## DIRECTIONS:
1. In the statements below, what helped Emalahleni's cash-book balance rise from R10 million to R34 million in one financial year? Explain in one to three sentences.
2. Extract every line of the rows that contains the word "thermometer".

## SOURCE EXTRACT:

The Emalahleni Local Municipality achieved the following: It successfully and with ease merged three former TLCs in all respects in line with the new demarcations of wall-to-wall municipalities; it participated in the treasury-piloted DA-map system of municipal financial management which assisted a great deal in resuscitating finances from a cash-book balance of R10 million to R34 million in a single financial year; and it managed with the help of all on board to achieve an average of 86% payments for municipal services which has seen a growth in payments from 62% to 104% over the last financial year. The municipality has successfully implemented the free basic service plans including a set tariff for water and electricity. The councillors and people of Emalahleni deserve applause. [Applause.]
MR TONY LEON AND THE DP
(Member's Statement)
Mr J DURAND (New NP): Madam Speaker, last week the hon Leon had the following to say during the discussion of the President’s Vote:
It is under President Mbeki’s watch that South Africa has moved from the politics of the rainbow nation and reconciliation to the politics of race labelling and race baiting.
The hon Leon’s outburst confirms what Ken Owen had to say about him:
His style is that of a cocky little bantam, his weapons of choice are cleverness and historical contempt. He gets up black people’s noses in an extraordinary way and the chemistry between him and Mbeki is the worst South Africa could possibly afford at this juncture.
How can the hon Leon accuse the President of using the race card when the opposite has been proved? The hon Leon is the leader with the second highest right-wing support. The DA’s fight-back campaign has been proved to be a fight-blacks campaign. [Interjections.]
They use Zimbabwe for their own political agenda to spur on black fear. The hon Leon is right when he says: “He ignites the fires of hatred and despair that South Africans have worked hard to extinguish.” But, he is referring to the wrong man. He should refer to himself. [Applause.]
The DA’s poor attempt to remain the dealer of the race card is laughable but then again also understandable, coming from a party that has made no contribution to bridging divisions in South Africa. [Applause.]
GAMBLING IN THE WESTERN CAPE
(Member's Statement)

## EXERCISE DATA:
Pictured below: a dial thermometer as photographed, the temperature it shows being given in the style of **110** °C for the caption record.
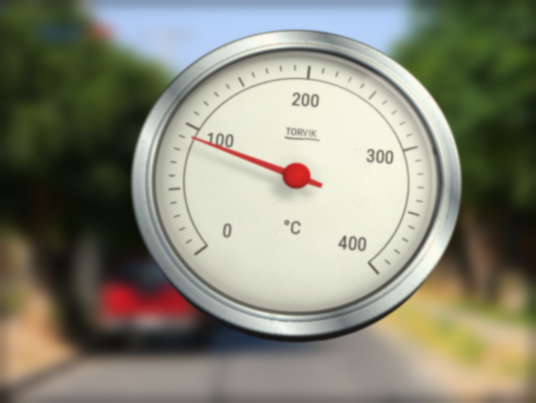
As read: **90** °C
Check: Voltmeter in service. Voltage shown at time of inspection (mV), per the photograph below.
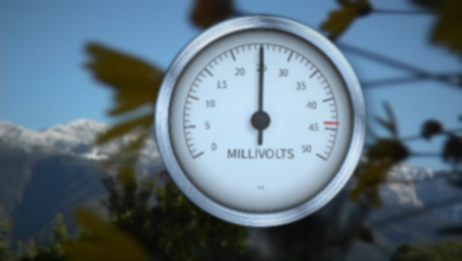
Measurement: 25 mV
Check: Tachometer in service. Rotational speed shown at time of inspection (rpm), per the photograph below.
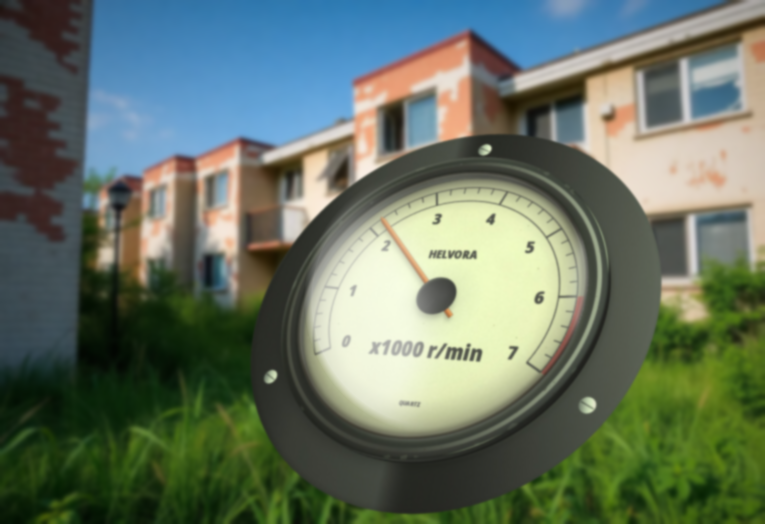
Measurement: 2200 rpm
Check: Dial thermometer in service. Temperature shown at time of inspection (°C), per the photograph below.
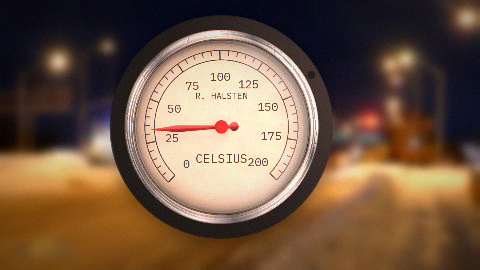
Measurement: 32.5 °C
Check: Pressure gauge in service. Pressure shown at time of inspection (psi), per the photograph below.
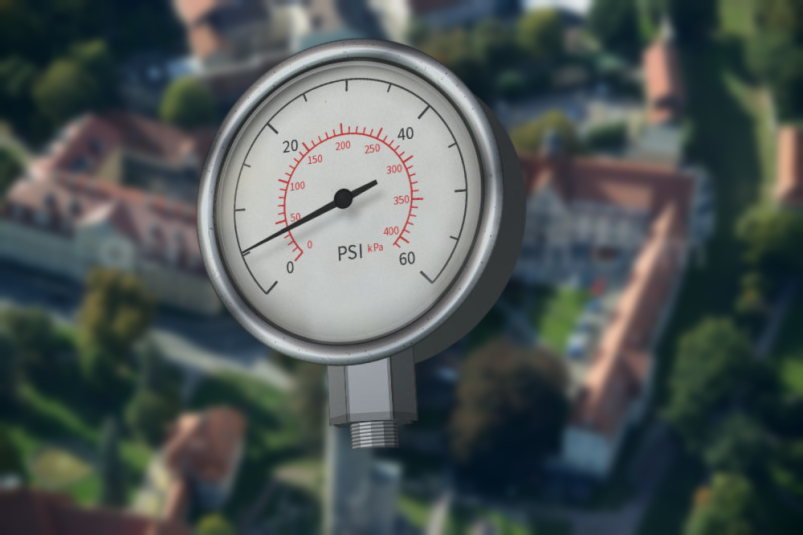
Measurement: 5 psi
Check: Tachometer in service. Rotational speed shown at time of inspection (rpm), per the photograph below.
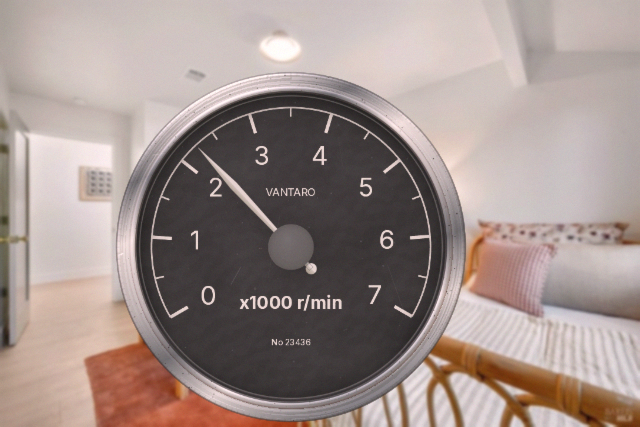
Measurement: 2250 rpm
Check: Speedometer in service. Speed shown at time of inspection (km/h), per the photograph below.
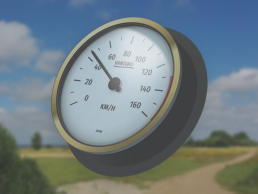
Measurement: 45 km/h
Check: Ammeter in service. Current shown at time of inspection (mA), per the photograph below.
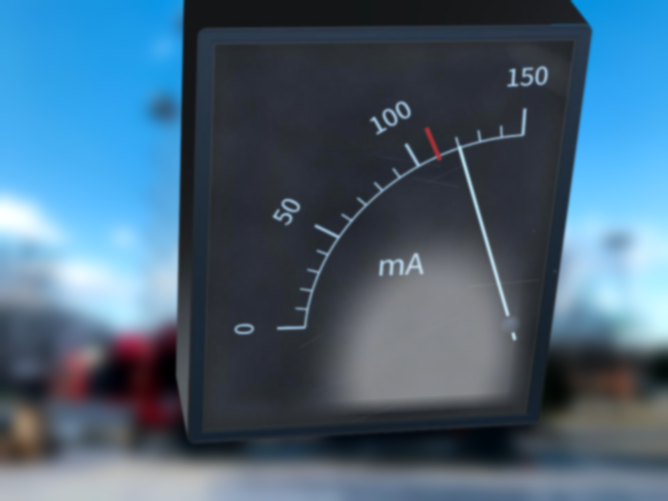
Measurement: 120 mA
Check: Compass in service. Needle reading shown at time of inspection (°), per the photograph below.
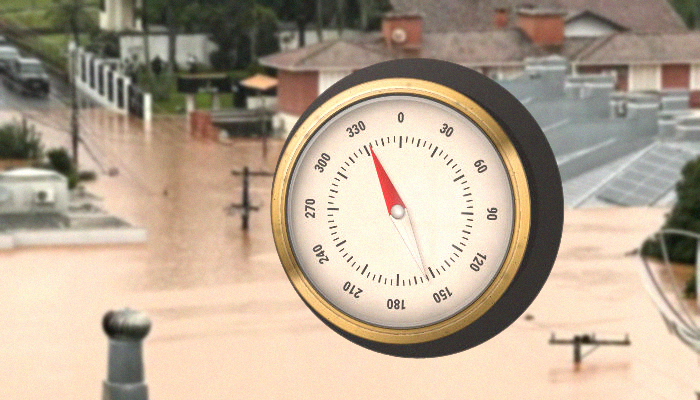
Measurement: 335 °
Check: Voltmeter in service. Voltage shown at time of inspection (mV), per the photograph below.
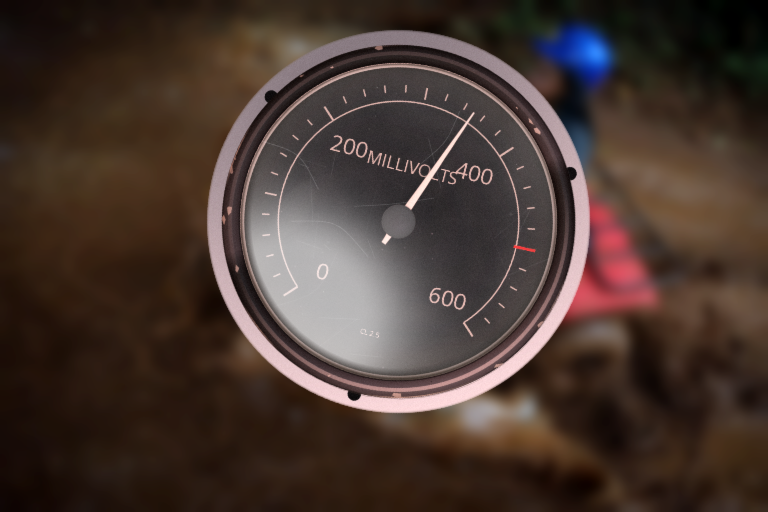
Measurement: 350 mV
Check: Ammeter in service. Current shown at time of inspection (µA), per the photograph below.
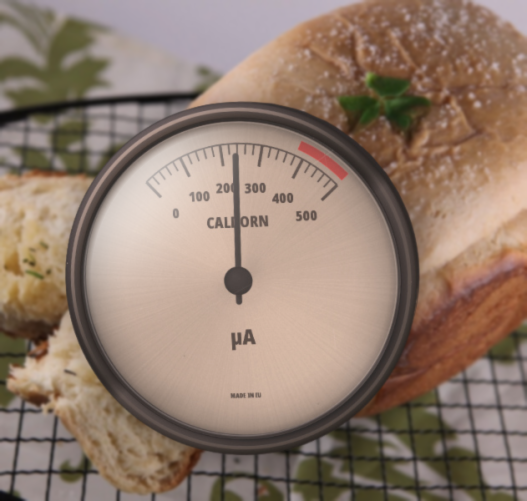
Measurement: 240 µA
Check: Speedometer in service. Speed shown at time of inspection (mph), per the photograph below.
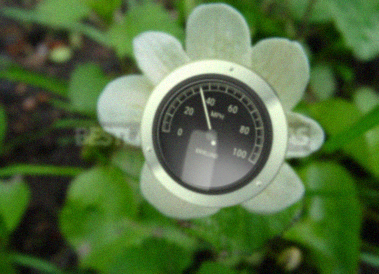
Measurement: 35 mph
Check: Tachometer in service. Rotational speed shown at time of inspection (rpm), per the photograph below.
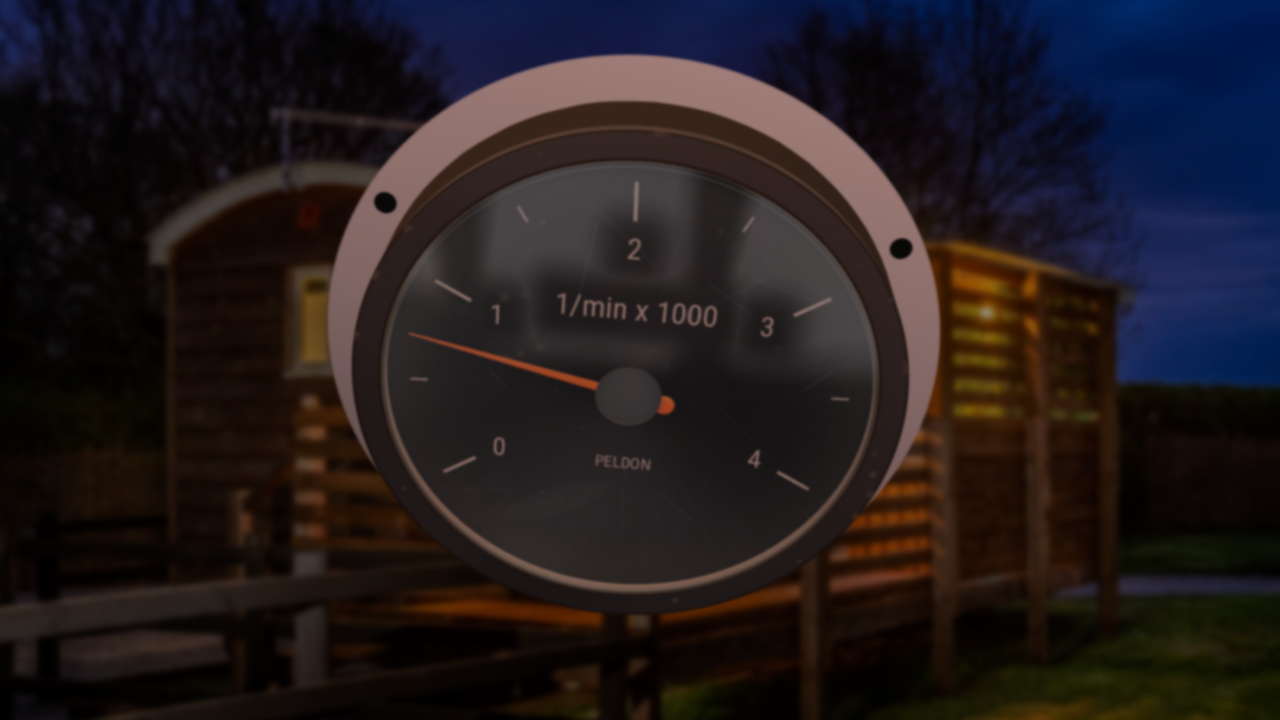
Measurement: 750 rpm
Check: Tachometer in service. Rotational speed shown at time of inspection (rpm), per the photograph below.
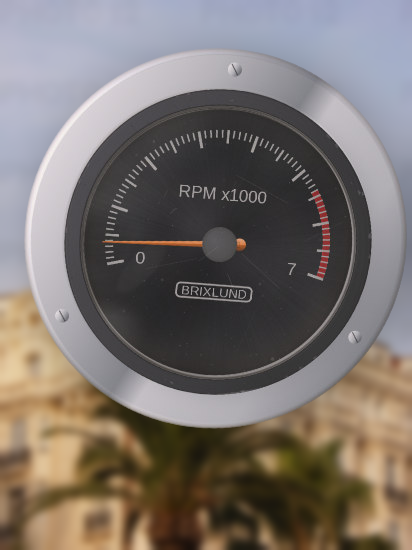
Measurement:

## OUTPUTS FOR THE TASKS:
1. The municipality took part in the treasury-piloted DA-map system of municipal financial management. That system helped a great deal in resuscitating its finances, which lifted the cash-book balance from R10 million to R34 million in a single financial year.

2.
Pictured below: a dial thermometer as photographed, the temperature it shows being given in the style of **110** °C for the caption record.
Check: Dial thermometer in service. Temperature shown at time of inspection (°C), per the photograph below.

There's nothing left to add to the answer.